Monday, March 7, 2011

For Sale

The figure of Jeremiah on the Sistine Chapel c...Image via Wikipedia
of the Prophet Jeremiah
The fancy word is "venality" which the Shorter Oxford English Dictionary defines as the "prostitution of principles for mercenary considerations." Now, be aware that those engaging in venal behavior will protest forcefully that mercenary considerations play no role at all in their actions. You be the judge of the matter. I will give three cases that, over the years, one finds commonly described in the media or simply observed in daily life.

1. As is common today, numerous women, although having other alternatives available, give full live-in sexual access to males willing to pay all or half of the monthly rent. Of course, the transaction is whitewashed with transient, delusional romantic fiction of one kind or another--romantic fiction which is suspiciously easy to jettison when circumstances change.

2. Public officials shrewdly manipulate legal technicalities to maximize their ability to gain financially from public employment and, with great chutzpah, expect voters to applaud and honor them for being so willing to serve.

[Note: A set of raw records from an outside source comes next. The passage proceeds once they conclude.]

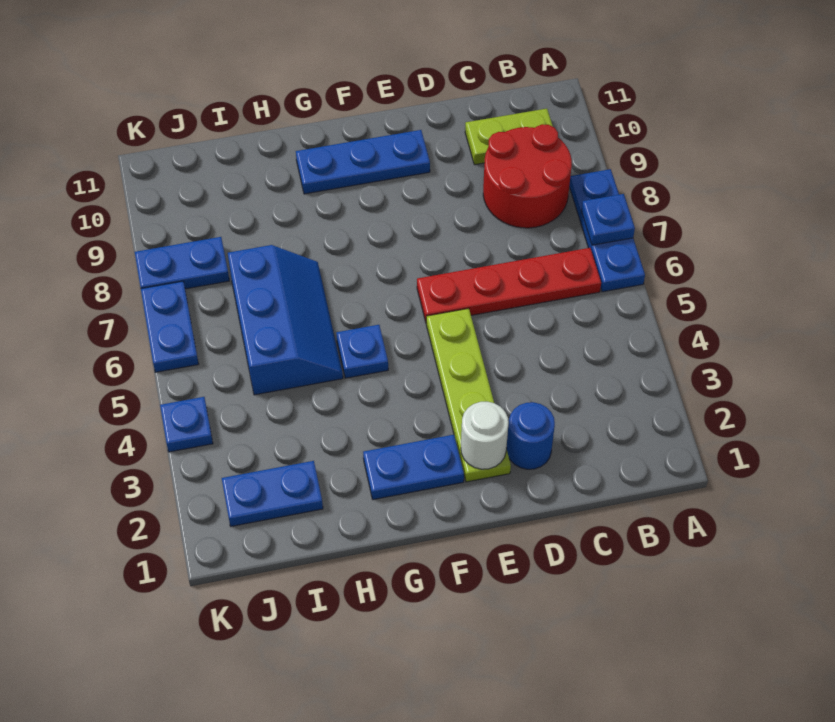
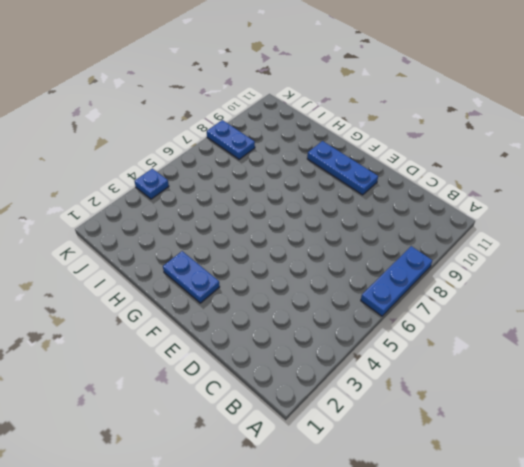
none -> red 1x4 plate [417,248,601,322]
none -> red 2x2 round brick [483,124,572,228]
none -> lime 1x2 plate [465,109,553,165]

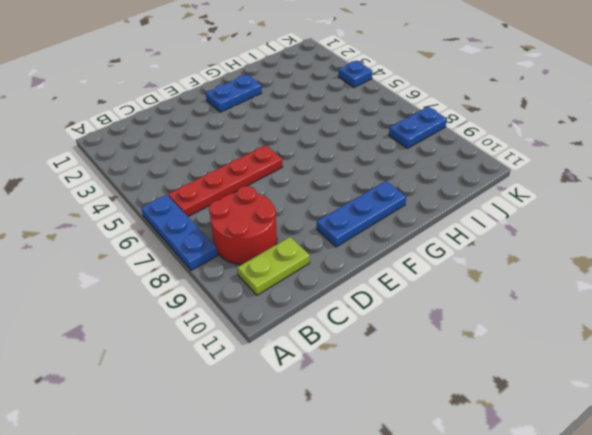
none -> blue 1x1 round brick [506,402,555,469]
none -> lime 1x4 plate [426,308,511,482]
none -> blue 1x1 plate [336,325,388,378]

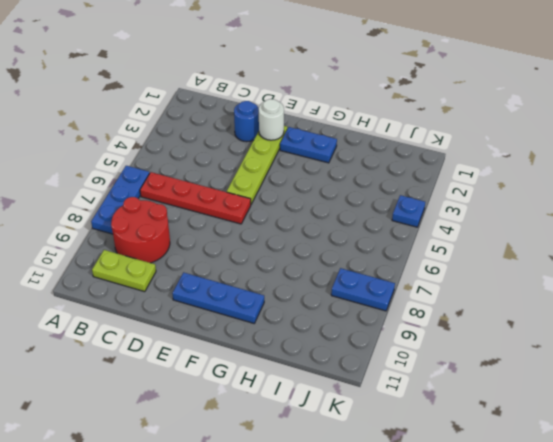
none -> blue 1x1 plate [336,325,388,378]
none -> blue 2x3 slope [228,245,343,395]
none -> blue 1x2 plate [222,461,323,526]

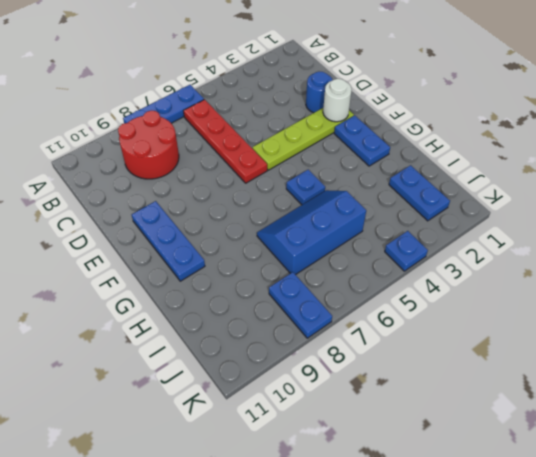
none -> lime 1x2 plate [465,109,553,165]
none -> blue 1x2 plate [141,281,199,372]
none -> blue 1x1 plate [581,194,635,245]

The whitewash in this case involves the fiction that we should be thankful to have someone willing to make such "sacrifices" to serve the public.

3. Teacher's unions focus excessively on financial gain and benefits for those with seniority, while students languish and younger, qualified teachers depart to greener pastures. The whitewash here is that the failure of students to learn is the fault of everyone except the mediocre teachers themselves who would supposedly be able to find other lucrative employment if pay and benefits did not keep rising and job security were not guaranteed.

These are just three common cases of venality: in sexual relations, in public service, and in education. As I recently read in a book on philosophy, we can define "culture" as the ways of living practiced by a certain group of people. Our culture bears too many marks of "prostitution for mercenary considerations," a prostitution that betrays the ideals of meaningful love, of selfless public service, and of teaching as a calling to serve students first. These cases of mercenary behavior, all of which are perfectly legal, culturally embraced, and boldly defended, breed cynicism. The Scriptures below give the ultimate commentary on all such cases.

Mark 8:36 (Douay-Rheims) on mercenary behavior:

For what shall it profit a man, if he gain the whole world, and suffer the loss of his soul? 


Matthew 6:24 (ESV) on money-worship:


No one can serve two masters, for either he will hate the one and love the other, or he will be devoted to the one and despise the other. You cannot serve God and money.


Jeremiah 8:12a (ESV) on bold shamelessness:


Were they ashamed when they committed abomination? No, they were not at all ashamed; they did not know how to blush. 


Matthew 18:6 (ESV) on causing cynicism:


but whoever causes one of these little ones who believe in me to sin,a it would be better for him to have a great millstone fastened around his neck and to be drowned in the depth of the sea.